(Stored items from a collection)

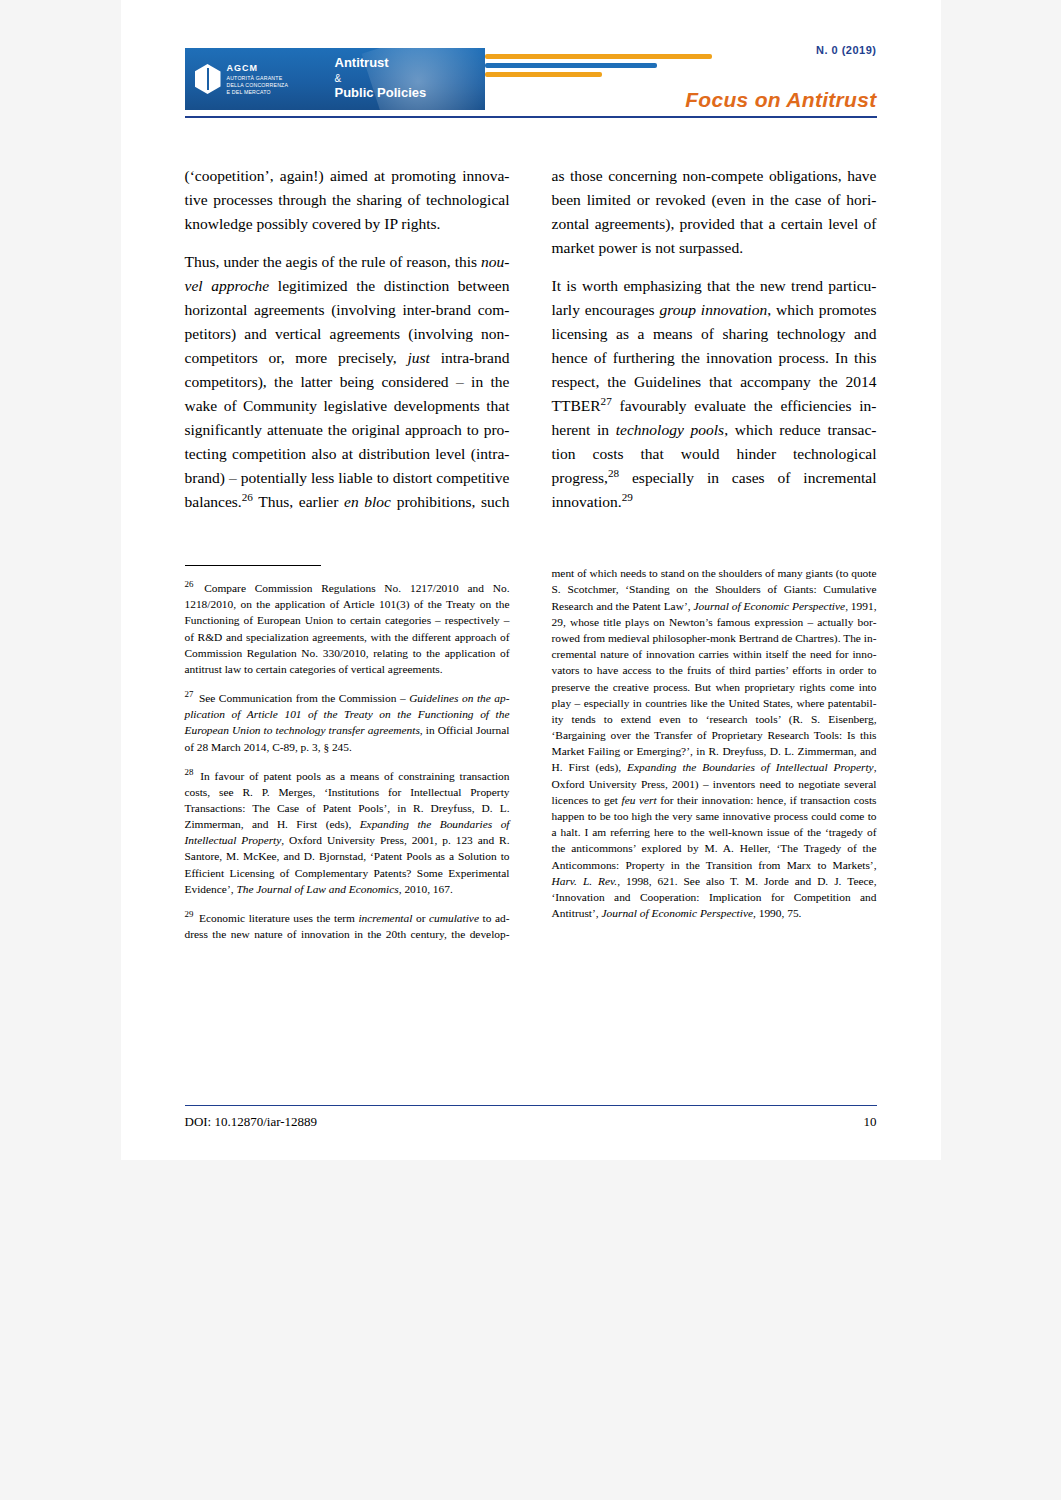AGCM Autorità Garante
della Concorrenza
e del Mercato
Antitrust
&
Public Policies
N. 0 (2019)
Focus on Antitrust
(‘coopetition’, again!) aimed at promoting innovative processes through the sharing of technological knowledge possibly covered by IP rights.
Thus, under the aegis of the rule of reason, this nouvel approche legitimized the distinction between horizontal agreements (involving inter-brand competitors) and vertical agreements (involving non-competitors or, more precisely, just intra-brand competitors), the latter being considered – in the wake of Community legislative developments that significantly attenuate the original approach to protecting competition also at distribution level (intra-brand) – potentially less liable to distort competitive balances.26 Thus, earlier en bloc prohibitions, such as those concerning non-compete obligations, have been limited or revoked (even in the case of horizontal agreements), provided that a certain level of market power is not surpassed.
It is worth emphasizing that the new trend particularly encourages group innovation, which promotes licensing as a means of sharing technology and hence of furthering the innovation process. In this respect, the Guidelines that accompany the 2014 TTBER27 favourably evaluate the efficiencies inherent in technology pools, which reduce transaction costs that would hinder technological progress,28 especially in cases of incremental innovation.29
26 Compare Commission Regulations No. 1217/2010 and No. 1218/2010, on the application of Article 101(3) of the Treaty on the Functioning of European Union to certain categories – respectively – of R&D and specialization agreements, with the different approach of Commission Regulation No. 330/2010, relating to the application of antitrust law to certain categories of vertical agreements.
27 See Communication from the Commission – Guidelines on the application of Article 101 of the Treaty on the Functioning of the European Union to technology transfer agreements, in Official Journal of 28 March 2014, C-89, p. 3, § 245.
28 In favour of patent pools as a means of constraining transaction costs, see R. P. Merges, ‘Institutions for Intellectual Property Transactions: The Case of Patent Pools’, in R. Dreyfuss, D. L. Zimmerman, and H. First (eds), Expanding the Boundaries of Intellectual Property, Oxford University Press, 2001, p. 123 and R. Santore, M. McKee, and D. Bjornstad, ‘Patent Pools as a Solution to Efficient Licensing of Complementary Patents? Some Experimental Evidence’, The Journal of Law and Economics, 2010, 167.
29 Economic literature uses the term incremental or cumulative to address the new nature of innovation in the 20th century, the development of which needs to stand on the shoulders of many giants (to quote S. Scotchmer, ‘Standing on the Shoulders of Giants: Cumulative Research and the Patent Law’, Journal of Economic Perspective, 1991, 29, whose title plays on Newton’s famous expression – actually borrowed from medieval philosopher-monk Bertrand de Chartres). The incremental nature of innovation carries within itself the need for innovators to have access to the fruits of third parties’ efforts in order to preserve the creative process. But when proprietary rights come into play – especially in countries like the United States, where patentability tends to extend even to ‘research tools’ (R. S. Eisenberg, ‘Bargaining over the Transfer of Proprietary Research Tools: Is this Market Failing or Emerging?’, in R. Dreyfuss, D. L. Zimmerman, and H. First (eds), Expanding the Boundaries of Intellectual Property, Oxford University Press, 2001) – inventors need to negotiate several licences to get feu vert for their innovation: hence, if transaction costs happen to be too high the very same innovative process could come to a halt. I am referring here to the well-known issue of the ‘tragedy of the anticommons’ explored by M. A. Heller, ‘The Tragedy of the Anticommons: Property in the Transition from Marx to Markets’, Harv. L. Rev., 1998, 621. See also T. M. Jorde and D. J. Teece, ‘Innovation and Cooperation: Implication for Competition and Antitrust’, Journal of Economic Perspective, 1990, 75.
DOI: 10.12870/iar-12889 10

Exercise directions. For this answer, return word for word the lines from the first line of the records through the line containing "26 Compare Commission". Omit the pictures.

Exercise solution.
AGCM Autorità Garante
della Concorrenza
e del Mercato
Antitrust
&
Public Policies
N. 0 (2019)
Focus on Antitrust
(‘coopetition’, again!) aimed at promoting innovative processes through the sharing of technological knowledge possibly covered by IP rights.
Thus, under the aegis of the rule of reason, this nouvel approche legitimized the distinction between horizontal agreements (involving inter-brand competitors) and vertical agreements (involving non-competitors or, more precisely, just intra-brand competitors), the latter being considered – in the wake of Community legislative developments that significantly attenuate the original approach to protecting competition also at distribution level (intra-brand) – potentially less liable to distort competitive balances.26 Thus, earlier en bloc prohibitions, such as those concerning non-compete obligations, have been limited or revoked (even in the case of horizontal agreements), provided that a certain level of market power is not surpassed.
It is worth emphasizing that the new trend particularly encourages group innovation, which promotes licensing as a means of sharing technology and hence of furthering the innovation process. In this respect, the Guidelines that accompany the 2014 TTBER27 favourably evaluate the efficiencies inherent in technology pools, which reduce transaction costs that would hinder technological progress,28 especially in cases of incremental innovation.29
26 Compare Commission Regulations No. 1217/2010 and No. 1218/2010, on the application of Article 101(3) of the Treaty on the Functioning of European Union to certain categories – respectively – of R&D and specialization agreements, with the different approach of Commission Regulation No. 330/2010, relating to the application of antitrust law to certain categories of vertical agreements.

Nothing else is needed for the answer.